I'm seeing this issue in 8.12.1.

marshallford on 14 Mar 2020

I 'am seeing the same issue with :

helm chart prometheus-operator 8.12.2
kubernetes 1.14 (EKS)

The dashboard Kubernetes / Compute Resources / Cluster works fine just after deploying the chart.. After a while, we start losing metric by metric starting CPU Usage, until we reached this dashboard:

I am gonna downgrade the chart because the first time we installed the chart was at July 2019. Our mistake that we didn't pin the version.

abdennour on 27 Mar 2020

I returned back to you immediately thanks to our Helmfile. While we are not using it because it is not stable, but we still save on it some metadata of Helm releases.
Then, I found this golden line

    version: ~6.7.4

🎉

k8s 1.14 + chart 6.7.4 works fine

abdennour on 27 Mar 2020

Is there a fix for installing the chart on a 1.15 cluster and getting cpu/memory usage?

rexroof on 9 Apr 2020

👍10

We are seeing this issue on k8s 1.14 (EKS) and chart version 8.13.0. Can this be reopened? I'd rather not have to downgrade to a chart version 2 major releases old...

edshelton on 24 Apr 2020

👍6

I've noticed this issue when deploying the chart using Helm v3 into a k8s 1.13 (gke) cluster. It seems like it did not pick the proper <1.14 dashboards. The new dashboards are using this pod label (which is pod_name in 1.13). I am wondering if something changed in the way this .Capabilities.KubeVersion.GitVersion is supposed to work.

The workaround was to set kubeTargetVersionOverride: "1.13.7"

acondrat on 27 Apr 2020

👍1

bump

Morriz on 4 May 2020

We're missing CPU usage metrics on all dashboards - currently running EKS v1.16 and Helm chart 8.5.9

mogggggg on 21 May 2020

We're missing Kubernetes / Compute Resources / * metrics

EKS version: v1.15.11-eks-af3caf
prometheus-operator helm chart version: 8.15.5

andyyaldoo on 19 Jun 2020

Same thing.
prometheus-operator 8.15.6

gfrntz on 25 Jun 2020

Hey I am using the 8.15.6 chart and k8s version v1.15.2 and I cant see CPU data on Grafana .. Also cant see kubelet data too in the kubelet dashboard too.. All the service monitors are in green state (including the kubelet). Any fix for this?

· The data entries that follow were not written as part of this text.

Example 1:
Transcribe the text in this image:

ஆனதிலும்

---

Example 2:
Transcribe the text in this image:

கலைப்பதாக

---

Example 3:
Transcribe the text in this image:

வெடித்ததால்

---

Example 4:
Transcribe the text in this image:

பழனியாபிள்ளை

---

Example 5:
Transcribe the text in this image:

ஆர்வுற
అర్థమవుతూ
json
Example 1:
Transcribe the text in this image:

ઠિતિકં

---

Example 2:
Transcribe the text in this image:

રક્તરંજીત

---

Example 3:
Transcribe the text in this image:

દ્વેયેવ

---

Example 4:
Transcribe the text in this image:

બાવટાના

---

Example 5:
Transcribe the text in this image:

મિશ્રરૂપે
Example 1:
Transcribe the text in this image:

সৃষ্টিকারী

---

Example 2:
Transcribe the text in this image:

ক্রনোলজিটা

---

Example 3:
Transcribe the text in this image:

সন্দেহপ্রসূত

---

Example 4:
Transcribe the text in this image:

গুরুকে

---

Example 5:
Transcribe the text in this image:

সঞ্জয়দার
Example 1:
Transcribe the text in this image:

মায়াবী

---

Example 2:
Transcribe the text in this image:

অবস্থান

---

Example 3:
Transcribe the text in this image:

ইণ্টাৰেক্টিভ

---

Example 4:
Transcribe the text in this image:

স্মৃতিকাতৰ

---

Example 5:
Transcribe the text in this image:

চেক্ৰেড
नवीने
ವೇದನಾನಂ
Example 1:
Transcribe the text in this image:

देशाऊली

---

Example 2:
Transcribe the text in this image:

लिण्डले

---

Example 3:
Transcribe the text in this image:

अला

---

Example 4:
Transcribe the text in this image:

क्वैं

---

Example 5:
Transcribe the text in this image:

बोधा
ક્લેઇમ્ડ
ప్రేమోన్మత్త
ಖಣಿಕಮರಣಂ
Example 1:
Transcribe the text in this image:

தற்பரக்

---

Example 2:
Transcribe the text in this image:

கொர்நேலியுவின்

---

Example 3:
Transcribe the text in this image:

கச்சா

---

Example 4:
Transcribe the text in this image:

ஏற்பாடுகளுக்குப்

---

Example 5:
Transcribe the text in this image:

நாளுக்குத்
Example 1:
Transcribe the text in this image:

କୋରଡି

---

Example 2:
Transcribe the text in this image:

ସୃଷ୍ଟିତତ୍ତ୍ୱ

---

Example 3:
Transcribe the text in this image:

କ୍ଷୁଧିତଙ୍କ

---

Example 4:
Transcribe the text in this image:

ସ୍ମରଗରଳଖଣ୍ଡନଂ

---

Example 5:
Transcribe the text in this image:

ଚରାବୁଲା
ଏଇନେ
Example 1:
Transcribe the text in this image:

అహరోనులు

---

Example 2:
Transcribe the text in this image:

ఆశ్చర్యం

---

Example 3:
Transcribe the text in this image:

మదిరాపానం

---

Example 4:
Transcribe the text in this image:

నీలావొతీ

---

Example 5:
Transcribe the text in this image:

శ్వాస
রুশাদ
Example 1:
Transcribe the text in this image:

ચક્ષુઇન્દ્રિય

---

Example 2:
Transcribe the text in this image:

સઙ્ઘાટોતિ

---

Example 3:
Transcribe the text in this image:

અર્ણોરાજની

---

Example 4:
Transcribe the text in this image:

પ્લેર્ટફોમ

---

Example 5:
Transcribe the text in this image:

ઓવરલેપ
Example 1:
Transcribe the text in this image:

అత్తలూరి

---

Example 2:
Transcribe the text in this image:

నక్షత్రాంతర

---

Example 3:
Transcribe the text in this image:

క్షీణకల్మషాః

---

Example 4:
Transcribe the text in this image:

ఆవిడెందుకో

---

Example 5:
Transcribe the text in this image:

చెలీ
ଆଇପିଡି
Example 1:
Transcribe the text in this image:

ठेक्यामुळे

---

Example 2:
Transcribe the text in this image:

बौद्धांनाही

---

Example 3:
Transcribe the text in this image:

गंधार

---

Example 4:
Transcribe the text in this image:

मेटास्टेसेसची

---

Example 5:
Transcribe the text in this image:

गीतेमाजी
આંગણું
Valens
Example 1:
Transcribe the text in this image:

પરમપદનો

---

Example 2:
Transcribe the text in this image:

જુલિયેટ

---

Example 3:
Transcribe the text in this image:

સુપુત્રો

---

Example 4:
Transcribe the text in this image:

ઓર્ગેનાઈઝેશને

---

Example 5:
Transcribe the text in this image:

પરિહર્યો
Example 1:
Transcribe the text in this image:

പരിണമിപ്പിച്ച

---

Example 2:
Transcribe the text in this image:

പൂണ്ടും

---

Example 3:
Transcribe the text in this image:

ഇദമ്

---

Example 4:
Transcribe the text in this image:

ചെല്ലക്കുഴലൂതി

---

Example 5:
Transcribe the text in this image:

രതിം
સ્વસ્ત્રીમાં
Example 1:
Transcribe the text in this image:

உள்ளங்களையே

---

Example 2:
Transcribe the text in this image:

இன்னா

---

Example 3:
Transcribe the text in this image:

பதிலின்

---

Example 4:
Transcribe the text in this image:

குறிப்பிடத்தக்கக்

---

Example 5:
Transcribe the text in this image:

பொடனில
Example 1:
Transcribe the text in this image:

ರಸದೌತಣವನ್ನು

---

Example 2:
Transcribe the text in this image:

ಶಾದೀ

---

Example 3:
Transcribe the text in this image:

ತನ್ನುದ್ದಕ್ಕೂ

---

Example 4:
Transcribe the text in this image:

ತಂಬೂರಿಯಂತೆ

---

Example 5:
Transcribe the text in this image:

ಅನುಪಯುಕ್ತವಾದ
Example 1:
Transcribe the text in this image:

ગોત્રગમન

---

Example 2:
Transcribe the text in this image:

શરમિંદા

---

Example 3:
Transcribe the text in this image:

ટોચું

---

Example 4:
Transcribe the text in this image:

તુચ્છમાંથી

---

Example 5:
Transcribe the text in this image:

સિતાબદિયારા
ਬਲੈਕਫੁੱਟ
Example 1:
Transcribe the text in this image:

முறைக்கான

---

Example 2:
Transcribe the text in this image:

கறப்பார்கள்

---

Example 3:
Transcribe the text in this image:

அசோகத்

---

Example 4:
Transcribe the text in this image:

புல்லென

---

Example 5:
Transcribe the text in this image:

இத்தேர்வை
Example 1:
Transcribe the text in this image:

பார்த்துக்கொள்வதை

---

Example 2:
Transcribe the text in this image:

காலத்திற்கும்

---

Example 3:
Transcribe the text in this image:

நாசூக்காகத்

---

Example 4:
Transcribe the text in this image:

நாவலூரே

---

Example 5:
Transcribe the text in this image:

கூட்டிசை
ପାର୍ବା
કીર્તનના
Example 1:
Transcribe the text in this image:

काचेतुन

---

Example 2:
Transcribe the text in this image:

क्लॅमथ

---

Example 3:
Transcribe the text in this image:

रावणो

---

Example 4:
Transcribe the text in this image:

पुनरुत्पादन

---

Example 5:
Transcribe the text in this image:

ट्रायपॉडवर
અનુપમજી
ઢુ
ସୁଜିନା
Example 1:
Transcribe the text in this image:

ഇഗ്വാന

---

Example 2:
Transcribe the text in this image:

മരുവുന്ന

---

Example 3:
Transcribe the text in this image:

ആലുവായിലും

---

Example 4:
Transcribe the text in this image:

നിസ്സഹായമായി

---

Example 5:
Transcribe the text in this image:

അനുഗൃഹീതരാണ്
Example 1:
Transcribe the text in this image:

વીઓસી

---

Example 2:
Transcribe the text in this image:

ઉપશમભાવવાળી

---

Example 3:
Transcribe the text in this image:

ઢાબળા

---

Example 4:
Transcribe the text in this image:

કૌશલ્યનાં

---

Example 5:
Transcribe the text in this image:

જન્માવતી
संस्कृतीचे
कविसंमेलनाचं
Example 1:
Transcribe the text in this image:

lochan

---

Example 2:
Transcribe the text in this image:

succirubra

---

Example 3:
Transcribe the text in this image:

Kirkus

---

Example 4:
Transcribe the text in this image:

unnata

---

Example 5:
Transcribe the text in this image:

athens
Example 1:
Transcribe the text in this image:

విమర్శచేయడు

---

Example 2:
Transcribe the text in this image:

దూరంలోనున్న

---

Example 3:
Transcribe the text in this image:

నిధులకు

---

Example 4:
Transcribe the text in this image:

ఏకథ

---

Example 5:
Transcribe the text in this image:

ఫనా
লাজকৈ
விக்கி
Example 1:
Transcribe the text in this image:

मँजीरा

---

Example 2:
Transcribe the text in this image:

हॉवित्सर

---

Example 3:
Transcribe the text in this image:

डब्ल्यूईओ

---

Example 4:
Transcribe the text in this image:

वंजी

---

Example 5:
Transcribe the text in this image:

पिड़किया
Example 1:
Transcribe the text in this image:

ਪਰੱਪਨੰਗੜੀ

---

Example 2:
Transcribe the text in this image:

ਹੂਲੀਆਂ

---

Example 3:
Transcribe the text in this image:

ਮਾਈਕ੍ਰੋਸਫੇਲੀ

dileekafernando on 30 Jun 2020

We're missing Kubernetes / Compute Resources / * metrics

EKS version: v1.15.11-eks-af3caf
prometheus-operator helm chart version: 8.15.5

Just an update here. In my case, I was installing the prometheus-operator helm chart using argocd and provided a custom release name. Since the app.kubernetes.io/instance label is always overriden by argocd, this cause a mismatch between the selector in the ServiceMonitor and the label for the Service. After I fixed the label-selector mismatch by removing the custom release name (use the argocd application name instead), the metrics start coming in.

More info: https://argoproj.github.io/argo-cd/user-guide/helm/#helm-release-name

andyyaldoo on 30 Jun 2020

👍1

I am experiencing similar issues with AKS version 1.16.19 with prom-operator chart version 8.15.8, none of the charts seems to be loading. Has anyone successfully installed this on AKS 1.16.19?